*** Opening Study text ***

Ingredients
3 cups one-inch butternut squash cubes, cooked
2 tbsp olive oil
1 yellow onion, diced
2 garlic cloves, minced
2 cups whole milk
1/2 cup grated Parmesan cheese (+ more for garnish)
1/2 cup gorgonzola crumbles (+ more for garnish)
1/8 tsp ground nutmeg
1/4 cup pumpkin puree
3 large eggs
2 large egg whites
9 cups one-inch day-old bread cubes
Salt and pepper, to taste
Instructions
- Preheat oven to 375°F (190°C). Grease a 9×13-inch baking dish.
- In a skillet, heat olive oil over medium heat. Add onion and cook until softened, about 5 minutes. Stir in garlic and cook 1 minute more.
- In a large bowl, whisk together milk, pumpkin puree, eggs, egg whites, Parmesan, gorgonzola, nutmeg, salt, and pepper.

*** Closing Study text ***

* Activity 1: Translate this sentence from the butternut squash recipe into Spanish: "In a skillet, heat olive oil over medium heat."
* Activity 2: Turn the recipe's paragraph beginning "In a skillet, heat olive oil" into a short list of steps.
* Activity 3: Copy the part of the recipe that starts with the words "Ingredients" and ends with "cheese (+ more for garnish)".

*** Opening Dataset excerpts ***

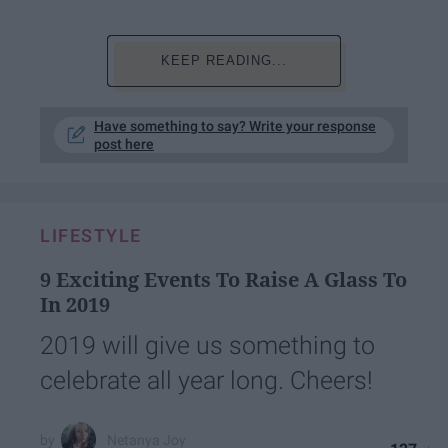
KEEP READING...
Have something to say? Write your response
post here
LIFESTYLE
9 Exciting Events To Raise A Glass To
In 2019
2019 will give us something to
celebrate all year long. Cheers!
Netanya Joy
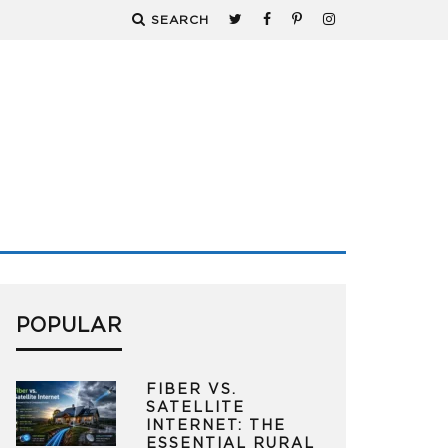
SEARCH
POPULAR
FIBER VS.
SATELLITE
INTERNET: THE
ESSENTIAL RURAL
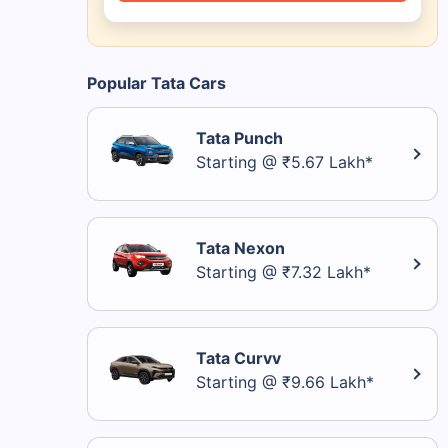
Popular Tata Cars
Tata Punch
Starting @ ₹5.67 Lakh*
Tata Nexon
Starting @ ₹7.32 Lakh*
Tata Curvv
Starting @ ₹9.66 Lakh*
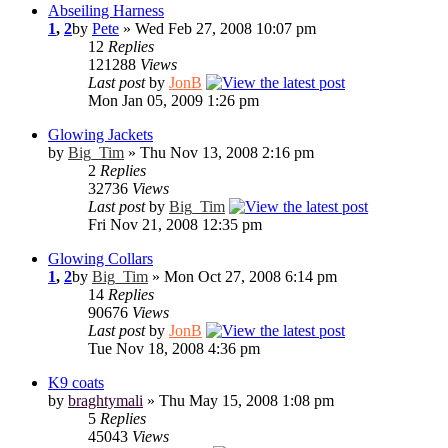
Abseiling Harness
1
,
2
by
Pete
» Wed Feb 27, 2008 10:07 pm
12
Replies
121288
Views
Last post
by
JonB
Mon Jan 05, 2009 1:26 pm
Glowing Jackets
by
Big_Tim
» Thu Nov 13, 2008 2:16 pm
2
Replies
32736
Views
Last post
by
Big_Tim
Fri Nov 21, 2008 12:35 pm
Glowing Collars
1
,
2
by
Big_Tim
» Mon Oct 27, 2008 6:14 pm
14
Replies
90676
Views
Last post
by
JonB
Tue Nov 18, 2008 4:36 pm
K9 coats
by
braghtymali
» Thu May 15, 2008 1:08 pm
5
Replies
45043
Views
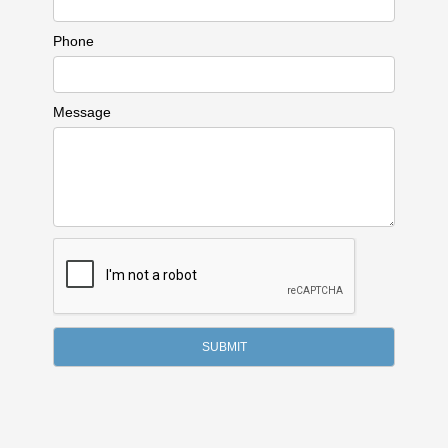
Phone
Message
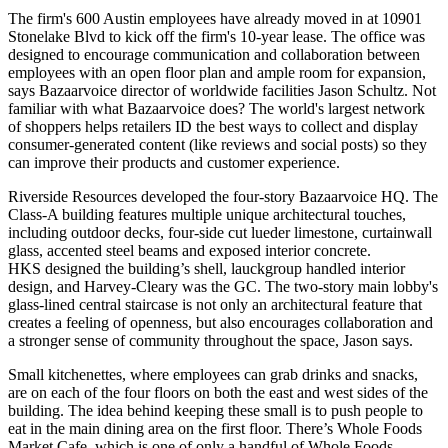
The firm's 600 Austin employees have already moved in at
10901
Stonelake Blvd
to kick off the firm's 10-year lease. The office was
designed to encourage communication and collaboration between
employees with an open floor plan and ample room for expansion,
says Bazaarvoice director of worldwide facilities
Jason Schultz
. Not
familiar with what Bazaarvoice does? The
world's largest
network
of shoppers helps retailers ID the best ways to collect and display
consumer-generated content
(like reviews and social posts) so they
can improve their products and customer experience.
Riverside Resources
developed the four-story Bazaarvoice HQ. The
Class-A building features multiple unique architectural touches,
including
outdoor decks
, four-side cut
lueder limestone
, curtainwall
glass, accented steel beams and exposed interior concrete.
HKS
designed the building’s shell,
lauckgroup
handled interior
design, and
Harvey-Cleary
was the GC. The two-story main lobby's
glass-lined central staircase is not only an architectural feature that
creates a feeling of openness, but also encourages collaboration and
a stronger sense of community throughout the space, Jason says.
Small
kitchenettes
, where employees can grab
drinks and snacks
,
are on each of the four floors on both the east and west sides of the
building. The idea behind keeping these small is to push people to
eat in the main dining area on the first floor. There’s
Whole Foods
Market Cafe
, which is one of only a handful of
Whole Foods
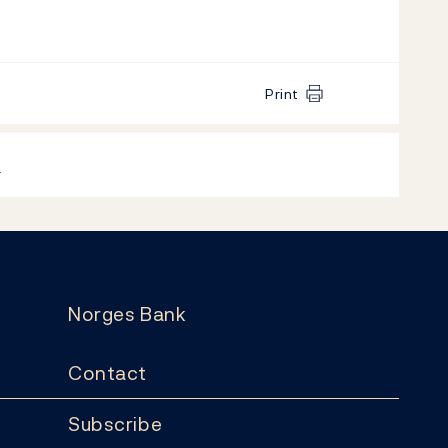
Print
k
Norges Bank
Contact
Subscribe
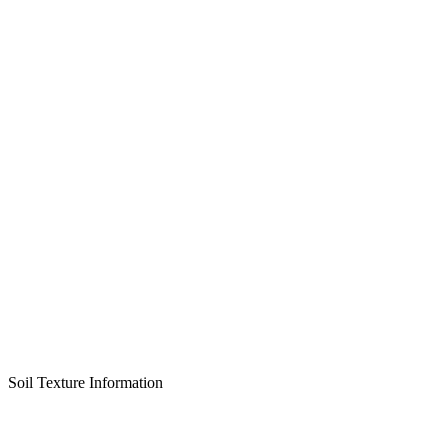
Soil Texture Information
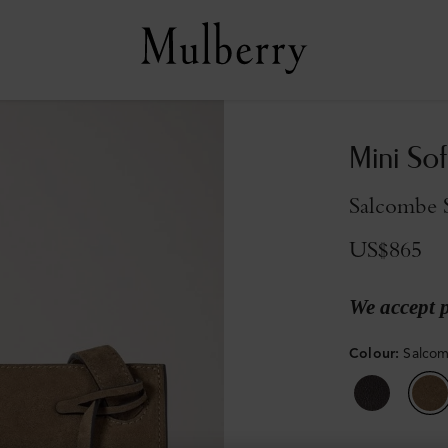
Mini Sof
Salcombe 
US$865
We accept 
Colour
:
Salco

*** Closing Dataset excerpts ***

* Written response 1: En una sartén, calienta el aceite de oliva a fuego medio.

* Written response 2:
- Heat olive oil in a skillet over medium heat.
- Add onion and cook until softened, about 5 minutes.
- Stir in garlic and cook 1 minute more.

* Written response 3:
Ingredients
3 cups one-inch butternut squash cubes, cooked
2 tbsp olive oil
1 yellow onion, diced
2 garlic cloves, minced
2 cups whole milk
1/2 cup grated Parmesan cheese (+ more for garnish)